**Task to carry out**
Reproduce every one of the records below word for word, keeping each line as it stands.

**Record list**
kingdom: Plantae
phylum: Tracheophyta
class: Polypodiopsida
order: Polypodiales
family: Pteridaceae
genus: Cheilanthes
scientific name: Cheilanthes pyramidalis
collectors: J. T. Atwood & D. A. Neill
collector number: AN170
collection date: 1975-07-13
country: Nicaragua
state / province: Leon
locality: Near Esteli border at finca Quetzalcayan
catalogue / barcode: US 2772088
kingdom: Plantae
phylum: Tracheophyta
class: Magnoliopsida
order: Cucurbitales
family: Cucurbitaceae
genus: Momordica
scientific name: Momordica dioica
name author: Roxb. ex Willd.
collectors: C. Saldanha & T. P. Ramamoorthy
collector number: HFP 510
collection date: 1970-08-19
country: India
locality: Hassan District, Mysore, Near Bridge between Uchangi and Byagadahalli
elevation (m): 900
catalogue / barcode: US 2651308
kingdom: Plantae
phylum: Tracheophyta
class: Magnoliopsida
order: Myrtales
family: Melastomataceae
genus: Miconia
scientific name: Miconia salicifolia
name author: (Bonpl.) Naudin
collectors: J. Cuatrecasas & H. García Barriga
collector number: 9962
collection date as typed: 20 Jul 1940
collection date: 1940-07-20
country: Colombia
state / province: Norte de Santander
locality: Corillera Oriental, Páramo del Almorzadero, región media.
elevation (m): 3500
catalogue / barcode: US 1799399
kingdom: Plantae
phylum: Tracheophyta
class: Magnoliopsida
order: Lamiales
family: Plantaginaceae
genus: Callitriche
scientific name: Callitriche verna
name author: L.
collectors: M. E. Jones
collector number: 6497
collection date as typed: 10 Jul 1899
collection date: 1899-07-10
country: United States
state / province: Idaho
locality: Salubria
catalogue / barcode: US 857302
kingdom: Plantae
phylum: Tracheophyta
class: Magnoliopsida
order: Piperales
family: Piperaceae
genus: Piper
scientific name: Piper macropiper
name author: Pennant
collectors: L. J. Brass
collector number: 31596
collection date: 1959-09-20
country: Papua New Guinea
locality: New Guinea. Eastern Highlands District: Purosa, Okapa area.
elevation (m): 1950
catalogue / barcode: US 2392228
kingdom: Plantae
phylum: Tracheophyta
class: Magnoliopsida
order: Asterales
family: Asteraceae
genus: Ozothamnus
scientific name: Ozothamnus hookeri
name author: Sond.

**In response**
kingdom: Plantae
phylum: Tracheophyta
class: Polypodiopsida
order: Polypodiales
family: Pteridaceae
genus: Cheilanthes
scientific name: Cheilanthes pyramidalis
collectors: J. T. Atwood & D. A. Neill
collector number: AN170
collection date: 1975-07-13
country: Nicaragua
state / province: Leon
locality: Near Esteli border at finca Quetzalcayan
catalogue / barcode: US 2772088
kingdom: Plantae
phylum: Tracheophyta
class: Magnoliopsida
order: Cucurbitales
family: Cucurbitaceae
genus: Momordica
scientific name: Momordica dioica
name author: Roxb. ex Willd.
collectors: C. Saldanha & T. P. Ramamoorthy
collector number: HFP 510
collection date: 1970-08-19
country: India
locality: Hassan District, Mysore, Near Bridge between Uchangi and Byagadahalli
elevation (m): 900
catalogue / barcode: US 2651308
kingdom: Plantae
phylum: Tracheophyta
class: Magnoliopsida
order: Myrtales
family: Melastomataceae
genus: Miconia
scientific name: Miconia salicifolia
name author: (Bonpl.) Naudin
collectors: J. Cuatrecasas & H. García Barriga
collector number: 9962
collection date as typed: 20 Jul 1940
collection date: 1940-07-20
country: Colombia
state / province: Norte de Santander
locality: Corillera Oriental, Páramo del Almorzadero, región media.
elevation (m): 3500
catalogue / barcode: US 1799399
kingdom: Plantae
phylum: Tracheophyta
class: Magnoliopsida
order: Lamiales
family: Plantaginaceae
genus: Callitriche
scientific name: Callitriche verna
name author: L.
collectors: M. E. Jones
collector number: 6497
collection date as typed: 10 Jul 1899
collection date: 1899-07-10
country: United States
state / province: Idaho
locality: Salubria
catalogue / barcode: US 857302
kingdom: Plantae
phylum: Tracheophyta
class: Magnoliopsida
order: Piperales
family: Piperaceae
genus: Piper
scientific name: Piper macropiper
name author: Pennant
collectors: L. J. Brass
collector number: 31596
collection date: 1959-09-20
country: Papua New Guinea
locality: New Guinea. Eastern Highlands District: Purosa, Okapa area.
elevation (m): 1950
catalogue / barcode: US 2392228
kingdom: Plantae
phylum: Tracheophyta
class: Magnoliopsida
order: Asterales
family: Asteraceae
genus: Ozothamnus
scientific name: Ozothamnus hookeri
name author: Sond.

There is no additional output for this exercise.